*WORKING DATA*
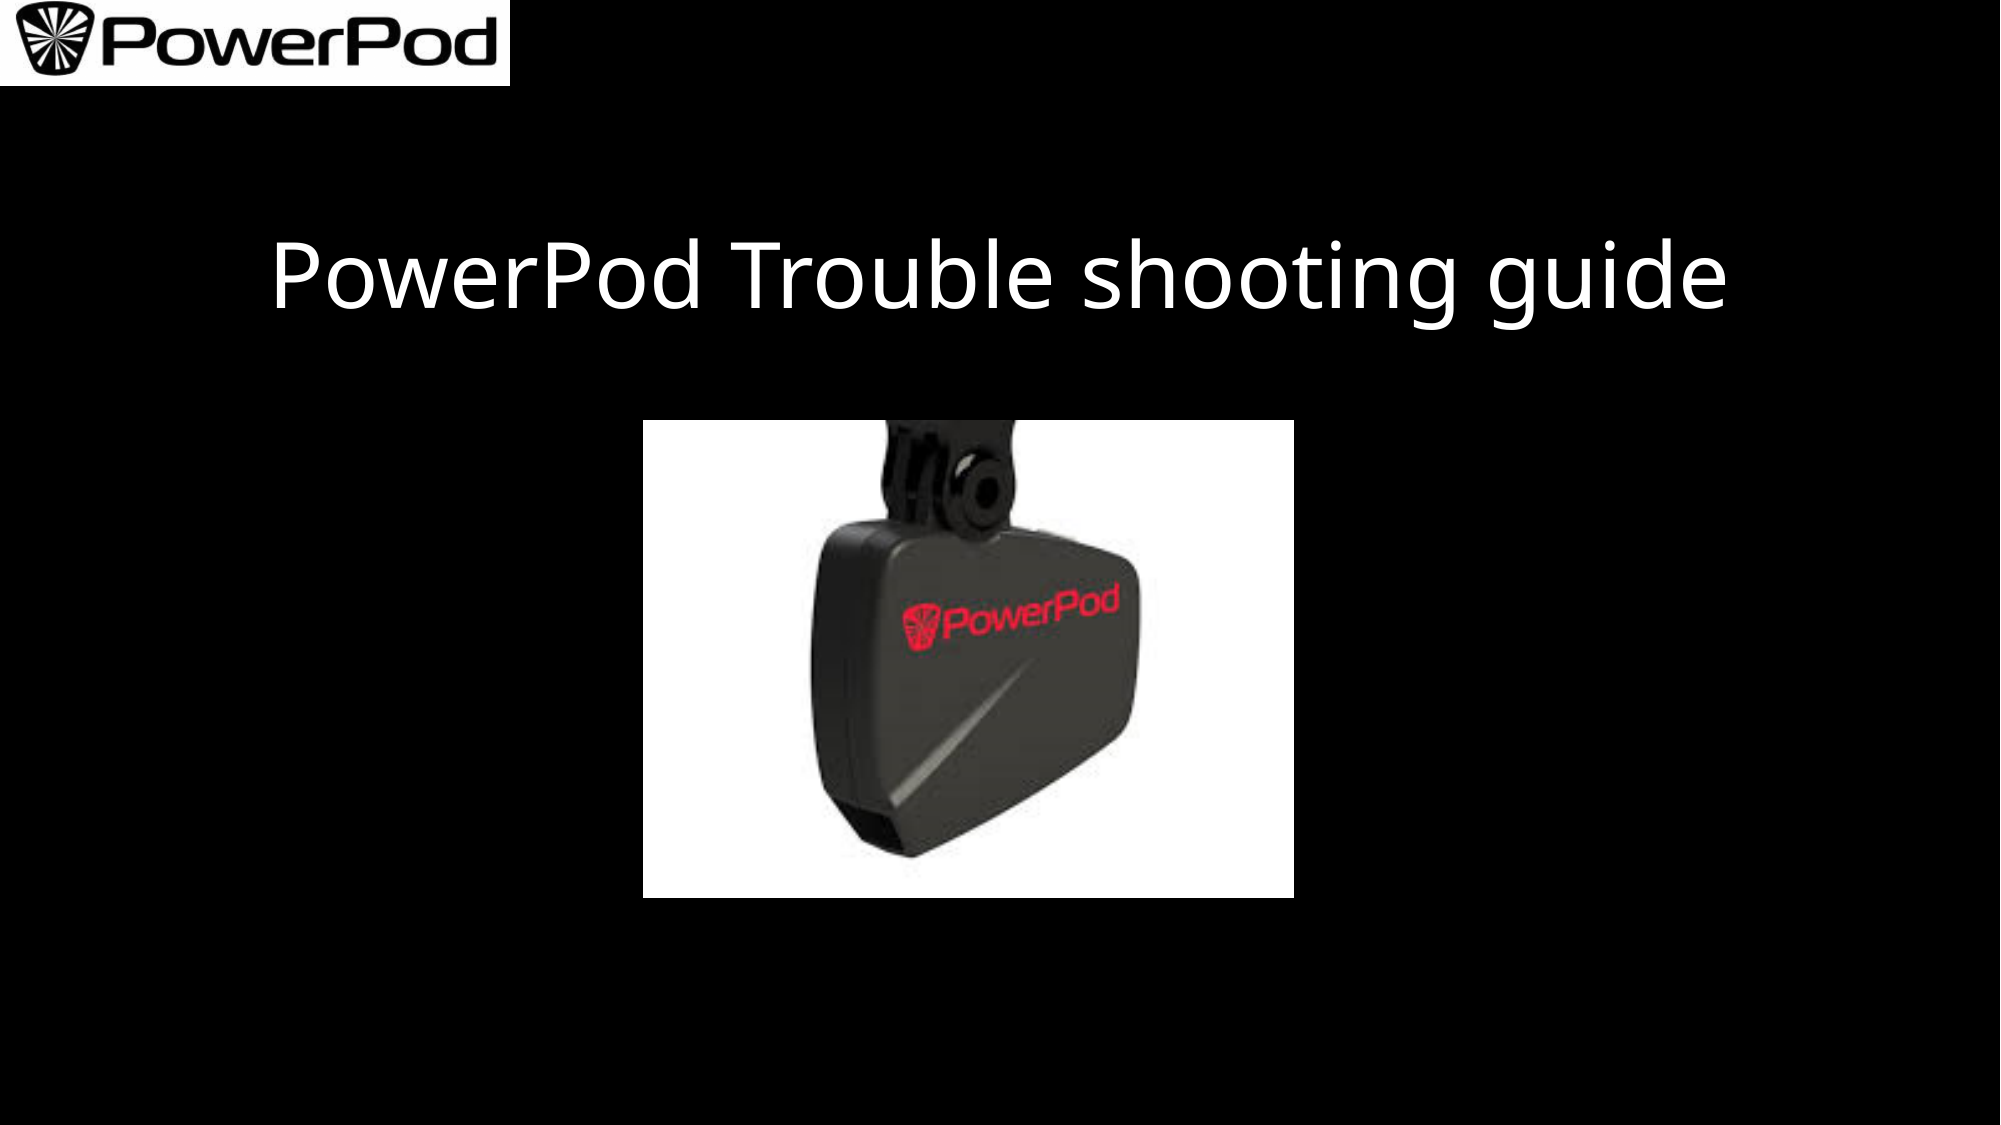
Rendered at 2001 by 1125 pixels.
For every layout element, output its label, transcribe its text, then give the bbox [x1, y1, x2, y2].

title PowerPod Trouble shooting guide [249, 184, 1750, 336]
picture [0, 0, 510, 86]
picture [643, 421, 1294, 898]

*WHAT NEEDS TO BE DONE*
Convert the listing to a two-column CSV with the headers request and response, one row per listing entry. Put its instruction text in request and its answer in response, each in a single quoted field with line breaks replaced by spaces, and leave the pictures out.

*EXERCISE ANSWER*
request,response
"Rendered at 2001 by 1125 pixels. For every layout element, output its label, transcribe its text, then give the bbox [x1, y1, x2, y2].","title PowerPod Trouble shooting guide [249, 184, 1750, 336] picture [0, 0, 510, 86] picture [643, 421, 1294, 898]"